Task to carry out → Write each entry again exactly as shown, but without the images it holds.

── Exercise inputs

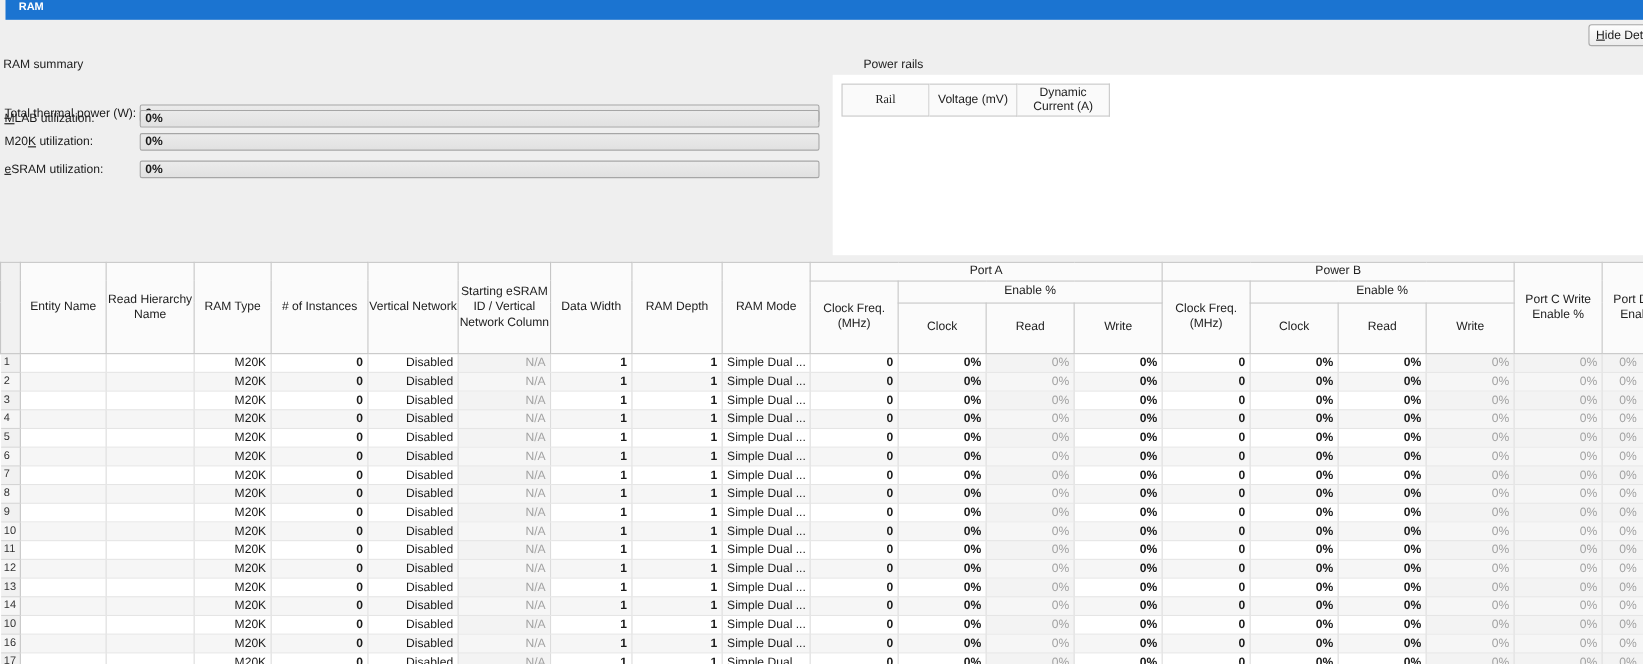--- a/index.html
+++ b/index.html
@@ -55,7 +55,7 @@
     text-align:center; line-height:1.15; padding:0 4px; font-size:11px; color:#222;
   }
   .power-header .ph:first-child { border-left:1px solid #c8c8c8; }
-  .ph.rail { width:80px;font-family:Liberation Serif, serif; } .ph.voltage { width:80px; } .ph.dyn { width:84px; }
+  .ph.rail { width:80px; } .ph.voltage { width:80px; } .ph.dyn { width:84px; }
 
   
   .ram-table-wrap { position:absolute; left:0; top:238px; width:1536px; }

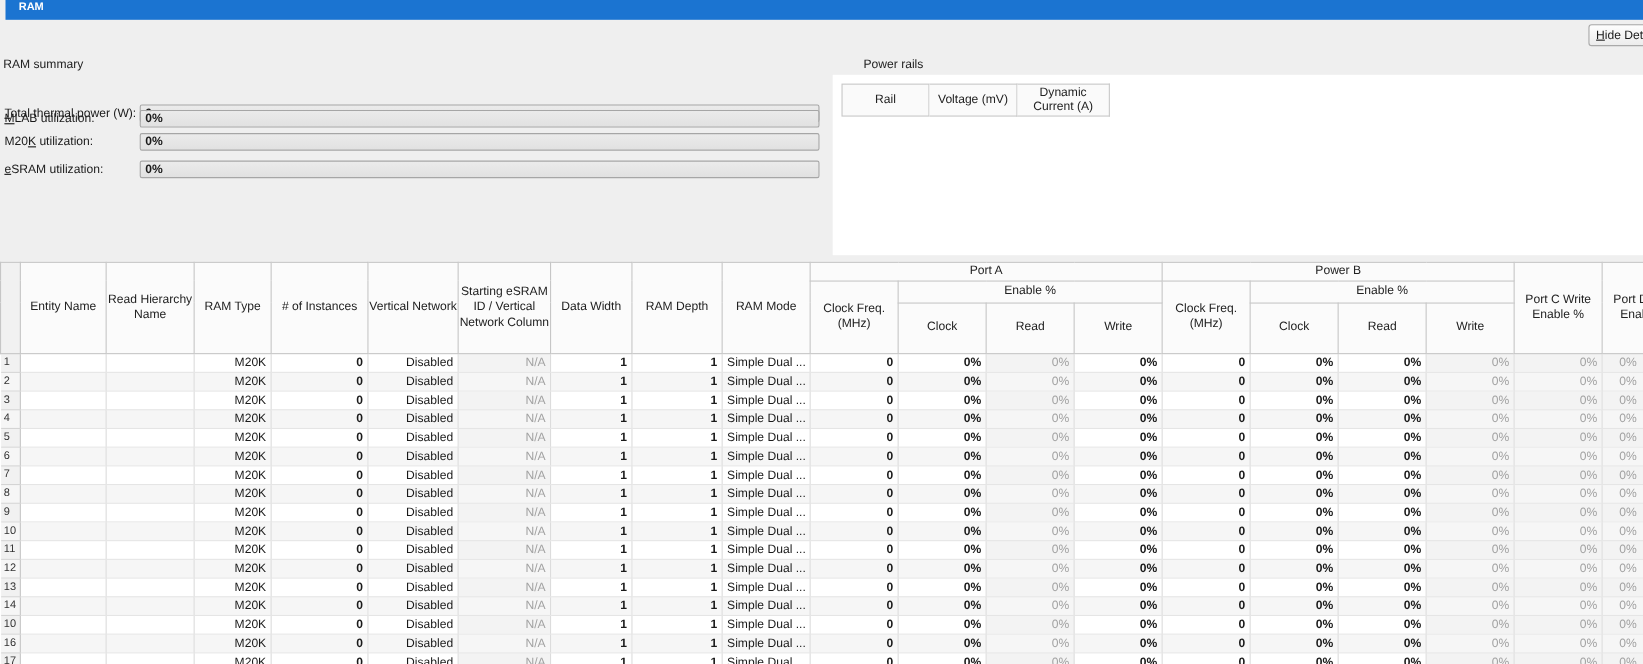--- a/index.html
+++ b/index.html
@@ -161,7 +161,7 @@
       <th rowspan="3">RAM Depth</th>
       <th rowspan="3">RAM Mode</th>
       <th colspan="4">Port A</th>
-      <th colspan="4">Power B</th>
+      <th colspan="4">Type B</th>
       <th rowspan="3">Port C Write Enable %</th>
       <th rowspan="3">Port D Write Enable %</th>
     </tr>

────

Expected output →
--- a/index.html
+++ b/index.html
@@ -55,7 +55,7 @@
     text-align:center; line-height:1.15; padding:0 4px; font-size:11px; color:#222;
   }
   .power-header .ph:first-child { border-left:1px solid #c8c8c8; }
-  .ph.rail { width:80px;font-family:Liberation Serif, serif; } .ph.voltage { width:80px; } .ph.dyn { width:84px; }
+  .ph.rail { width:80px; } .ph.voltage { width:80px; } .ph.dyn { width:84px; }
 
   
   .ram-table-wrap { position:absolute; left:0; top:238px; width:1536px; }

--- a/index.html
+++ b/index.html
@@ -161,7 +161,7 @@
       <th rowspan="3">RAM Depth</th>
       <th rowspan="3">RAM Mode</th>
       <th colspan="4">Port A</th>
-      <th colspan="4">Power B</th>
+      <th colspan="4">Type B</th>
       <th rowspan="3">Port C Write Enable %</th>
       <th rowspan="3">Port D Write Enable %</th>
     </tr>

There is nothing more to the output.